Restate each line below word for word, skipping every picture.

Segment Open

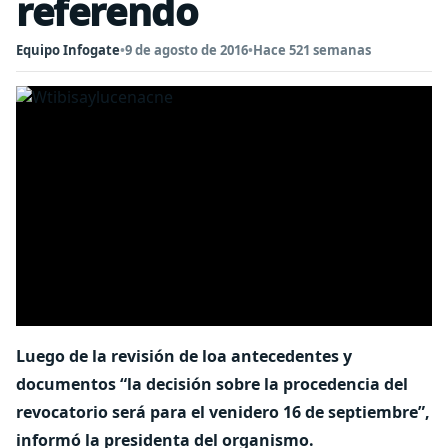
referendo
Equipo Infogate
•
9 de agosto de 2016
•
Hace 521 semanas
Luego de la revisión de loa antecedentes y
documentos “la decisión sobre la procedencia del
revocatorio será para el venidero 16 de septiembre”,
informó la presidenta del organismo.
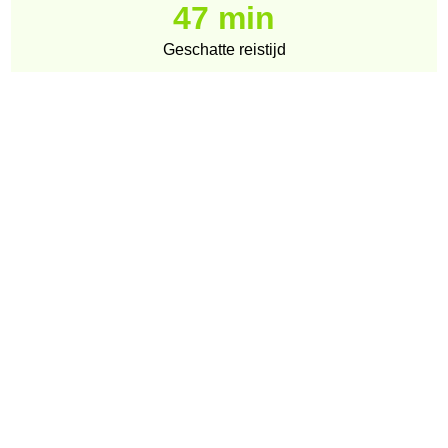
47 min
Geschatte reistijd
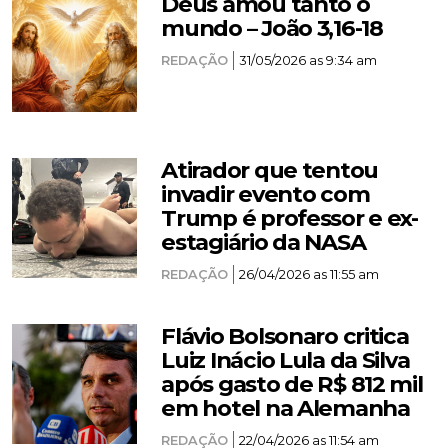
Deus amou tanto o
mundo – João 3,16-18
REDAÇÃO
31/05/2026 as 9:34 am
Atirador que tentou
invadir evento com
Trump é professor e ex-
estagiário da NASA
REDAÇÃO
26/04/2026 as 11:55 am
Flávio Bolsonaro critica
Luiz Inácio Lula da Silva
após gasto de R$ 812 mil
em hotel na Alemanha
REDAÇÃO
22/04/2026 as 11:54 am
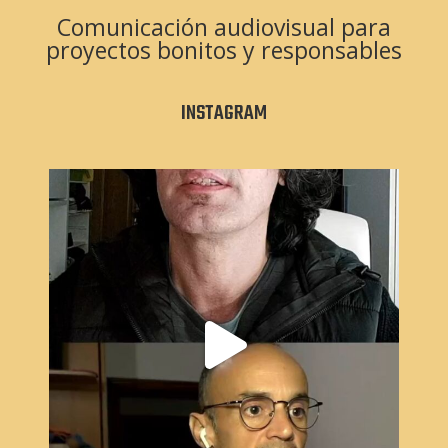
Comunicación audiovisual para
proyectos bonitos y responsables
INSTAGRAM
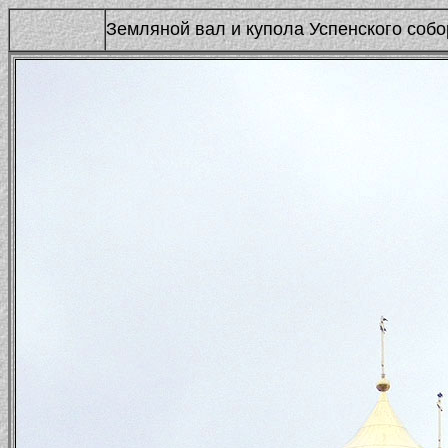
Земляной вал и купола Успенского собо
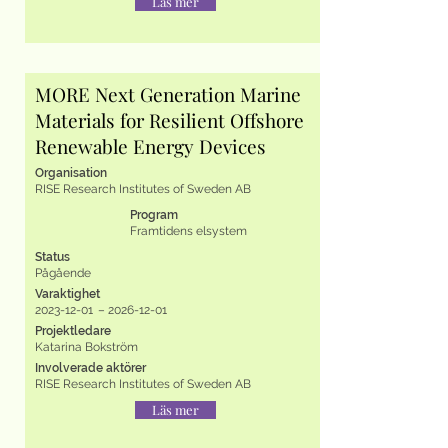
Läs mer
MORE Next Generation Marine
Materials for Resilient Offshore
Renewable Energy Devices
Organisation
RISE Research Institutes of Sweden AB
Program
Framtidens elsystem
Status
Pågående
Varaktighet
2023-12-01
–
2026-12-01
Projektledare
Katarina Bokström
Involverade aktörer
RISE Research Institutes of Sweden AB
Läs mer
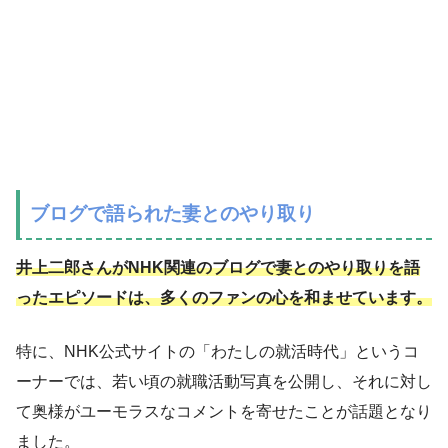
ブログで語られた妻とのやり取り
井上二郎さんがNHK関連のブログで妻とのやり取りを語
ったエピソードは、多くのファンの心を和ませています。
特に、NHK公式サイトの「わたしの就活時代」というコ
ーナーでは、若い頃の就職活動写真を公開し、それに対し
て奥様がユーモラスなコメントを寄せたことが話題となり
ました。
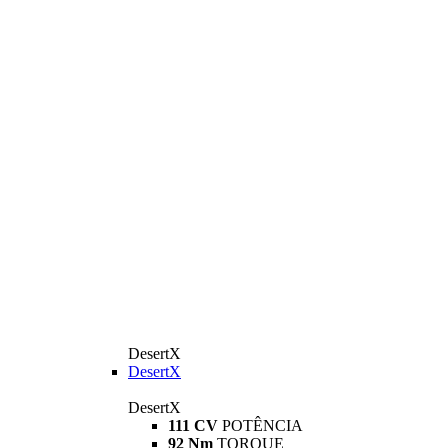
DesertX
DesertX
DesertX
111 CV
POTÊNCIA
92 Nm
TORQUE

Segment Closed

**Your response:**
referendo
Equipo Infogate
•
9 de agosto de 2016
•
Hace 521 semanas
Luego de la revisión de loa antecedentes y
documentos “la decisión sobre la procedencia del
revocatorio será para el venidero 16 de septiembre”,
informó la presidenta del organismo.
47 min
Geschatte reistijd
Deus amou tanto o
mundo – João 3,16-18
REDAÇÃO
31/05/2026 as 9:34 am
Atirador que tentou
invadir evento com
Trump é professor e ex-
estagiário da NASA
REDAÇÃO
26/04/2026 as 11:55 am
Flávio Bolsonaro critica
Luiz Inácio Lula da Silva
após gasto de R$ 812 mil
em hotel na Alemanha
REDAÇÃO
22/04/2026 as 11:54 am
Comunicación audiovisual para
proyectos bonitos y responsables
INSTAGRAM
Земляной вал и купола Успенского собо
Läs mer
MORE Next Generation Marine
Materials for Resilient Offshore
Renewable Energy Devices
Organisation
RISE Research Institutes of Sweden AB
Program
Framtidens elsystem
Status
Pågående
Varaktighet
2023-12-01
–
2026-12-01
Projektledare
Katarina Bokström
Involverade aktörer
RISE Research Institutes of Sweden AB
Läs mer
ブログで語られた妻とのやり取り
井上二郎さんがNHK関連のブログで妻とのやり取りを語
ったエピソードは、多くのファンの心を和ませています。
特に、NHK公式サイトの「わたしの就活時代」というコ
ーナーでは、若い頃の就職活動写真を公開し、それに対し
て奥様がユーモラスなコメントを寄せたことが話題となり
ました。
DesertX
DesertX
DesertX
111 CV
POTÊNCIA
92 Nm
TORQUE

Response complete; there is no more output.